Recién casados, mi esposa y yo emigramos a la Argentina, o más bien abandonamos Europa. De hecho, fue una decisión tomada como si fuese para siempre. Nos llevamos con nosotros todo, absolutamente todo lo que poseíamos, no dejamos atrás sino los afectos y los buenos consejos de nuestras dos familias, en Holanda y en España.
Nueve meses después estábamos otra vez en el Viejo Continente y a punto de convertirnos en padres, la primera de las tres veces que lo hemos sido. Ya entonces nos prometimos que si alguna vez volvíamos a Buenos Aires lo haríamos igual como al ir y regresar entonces: en barco.
Sólo que en aquél tiempo había transatlánticos de línea que servían trayectos regulares. Hoy en día esos buques de pasajeros no existen. Existe, sí, la posibilidad de viajar en un crucero, pero cualquiera que nos conozca sabe que en la maldita vida nos van a ver a bordo de uno de esos grandes almacenes flotantes, auténticas ferias de las vanidades. De tal modo que si queríamos volver a Buenos Aires por vía marítima deberíamos optar por reservar pasaje en un barco de carga. Y eso fue lo que hicimos. Del 1° al 22 de diciembre del 2001 navegamos desde el puerto alemán de Bremerhaven hasta Buenos Aires en el carguero de contenedores MSC Venezuela, y ese fue uno de los viajes más inolvidables y ricos en vivencias de cuantos hemos hecho.

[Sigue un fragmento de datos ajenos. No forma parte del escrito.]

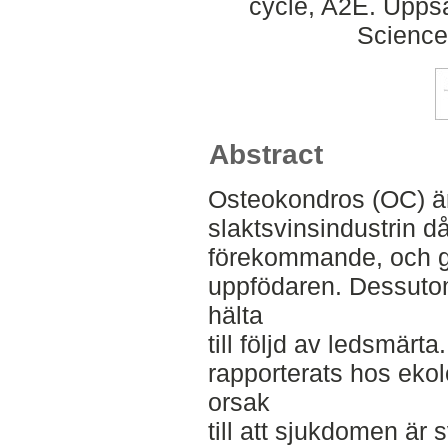
cycle, A2E. Uppsa
Science
Abstract
Osteokondros (OC) är 
slaktsvinsindustrin d
förekommande, och ge
uppfödaren. Dessutom
hälta
till följd av ledsmärt
rapporterats hos ekol
orsak
till att sjukdomen är s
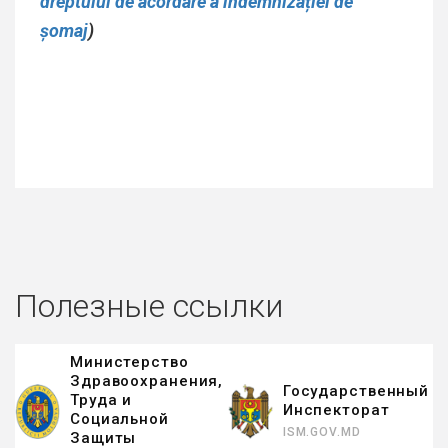
dreptului de acordare a indemnizației de
șomaj
)
Полезные ссылки
Министерство
Здравоохранения,
Государственный
Труда и
Инспекторат
Социальной
ISM.GOV.MD
Защиты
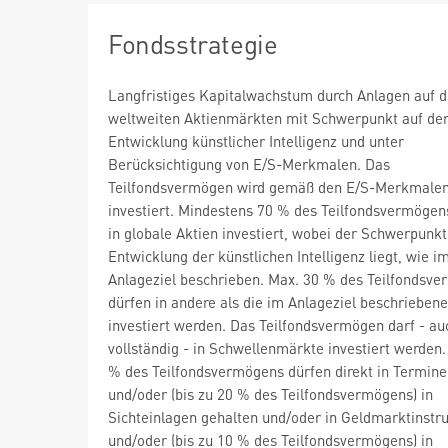
Fondsstrategie
Langfristiges Kapitalwachstum durch Anlagen auf 
weltweiten Aktienmärkten mit Schwerpunkt auf de
Entwicklung künstlicher Intelligenz und unter
Berücksichtigung von E/S-Merkmalen. Das
Teilfondsvermögen wird gemäß den E/S-Merkmale
investiert. Mindestens 70 % des Teilfondsvermöge
in globale Aktien investiert, wobei der Schwerpunkt
Entwicklung der künstlichen Intelligenz liegt, wie i
Anlageziel beschrieben. Max. 30 % des Teilfondsv
dürfen in andere als die im Anlageziel beschrieben
investiert werden. Das Teilfondsvermögen darf - au
vollständig - in Schwellenmärkte investiert werden.
% des Teilfondsvermögens dürfen direkt in Termine
und/oder (bis zu 20 % des Teilfondsvermögens) in
Sichteinlagen gehalten und/oder in Geldmarktinst
und/oder (bis zu 10 % des Teilfondsvermögens) in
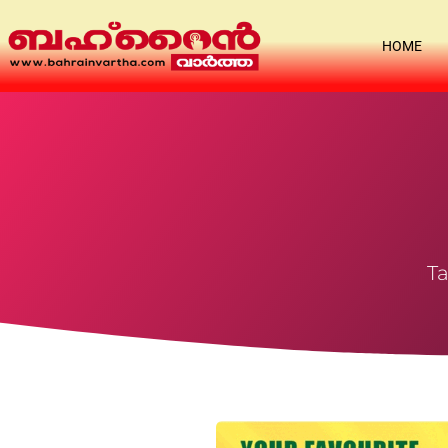
HOME
Ta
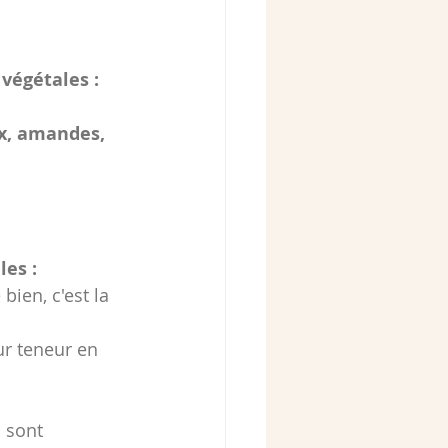
 végétales :
ix, amandes, 
les :
 bien, c'est la 
r teneur en 
i sont 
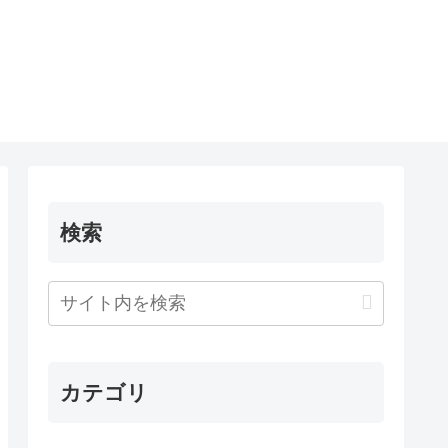
検索
カテゴリ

Hasta hace poco no conocíamos a nadie que tuviera esa misma experiencia, pero el 8 de mayo de este año, estando en Madrid de vacaciones, durante la sobremesa de un almuerzo en casa de unos amigos comunes, nos enteramos de que una pareja amiga había tomado la misma decisión que nosotros. Al cabo de varios años de desempeñarse en Nueva York, y antes de hacerse cargo de sus nuevos puestos de trabajo en España, la fotógrafa Corina Arranz y el periodista Alfonso Armada empacaron sus pertenencias y decidieron regresar al Viejo Mundo también en un carguero de contenedores, viajando desde Montreal a Amberes.
Producto de ese viaje es un libro, Mar Atlántico. Diario de una travesía, cuya lectura me resultó fascinante por las muchas ocasiones de comparar sus experiencias con las nuestras, no tanto las semejantes como las diferentes. No es lo mismo navegar bajo la Cruz del Sur que teniendo ante los ojos, alguna vez, un iceberg. Pero de hecho casi puede decirse que he visto al CanMar Pride –así se llamaba su barco– entrar desde el Mar del Norte en la desembocadura del Escalda: justo ahí, en Breskens, estuve una vez de vacaciones con mi esposa y nuestros tres hijos pequeños, y desde la casa que alquilamos veíamos desfilar majestuosos los cargueros que aproaban al puerto belga por una vía navegable neerlandesa (ambas orillas lo son en ese lugar). Digámoslo así: en un cuento de Cortázar, no sería improbable que 35 años después, Corina y Alfonso hayan mirado a tierra firme y nos vieran verlos pasar, y hasta nos hayamos intercambiado saludos.
Es un libro que realmente he gozado. Y que me recompensó al final con una sorpresa, la Coda, que es una cita justamente de Cortázar: «Siempre he pensado que viajar en un buque de carga siendo un poco pasajero y un poco tripulante debe ser algo maravilloso». Lo es, Julio, lo es, de a deveras: Diny, Corina, Alfonso y yo, damos testimonio de ello, unánime y unísono.